Virgin corn oil 178 degrees Celsius; refined corn oil 232 degrees Celsius; grapeseed oil 216 degrees Celsius; lard 188 degrees Celsius; butter 121-149 degrees Celsius; virgin olive oil 191 207 degrees Celsius; chemically extracted olive oil 238 degrees Celsius; palm oil 235 degrees Celsius; rice bran oil 254 degrees Celsius;

pressed sesame oil 177 degrees Celsius; semi-refined sesame oil 232 degrees Celsius; pressed soybean oil 166 degrees Celsius; refined soybean oil 238 degrees Celsius; pressed peanut oil 160 degrees Celsius; refined peanut oil 232 degrees Celsius; pressed sunflower oil 166 degrees Celsius; refined peanut oil 232 degrees Celsius degrees Celsius; pressed sunflower oil 107 degrees Celsius; refined sunflower oil 227 degrees Celsius; tea seed oil 252 degrees Celsius;

Cooking oil precautions

1, the smoke point of the oil is higher than the cooking temperature is safe.

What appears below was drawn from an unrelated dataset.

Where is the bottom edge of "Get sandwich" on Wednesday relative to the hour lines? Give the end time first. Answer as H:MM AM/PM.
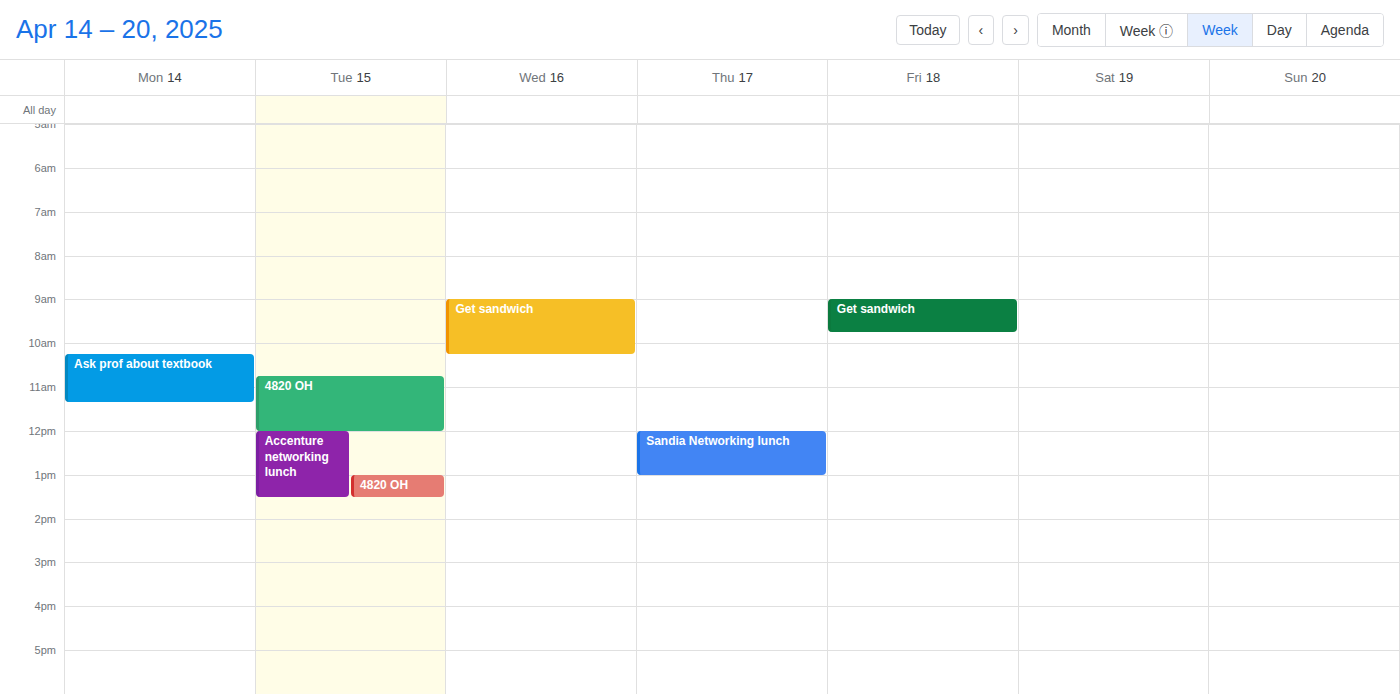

2, usually water frying will be more than 100 degrees Celsius, medium heat frying will reach about 160-180 degrees Celsius, high heat frying and frying often exceed 200 degrees Celsius.

3, the high smoke point of the oil is suitable for frying and deep frying, the low smoke point of the oil is suitable for raw food or cold mix.

4. Generally speaking, the smoke point of refined oil is higher than that of virgin oil. But in terms of nutritional content, virgin oil is higher than refined oil. Virgin oil is suitable for low temperature cooking.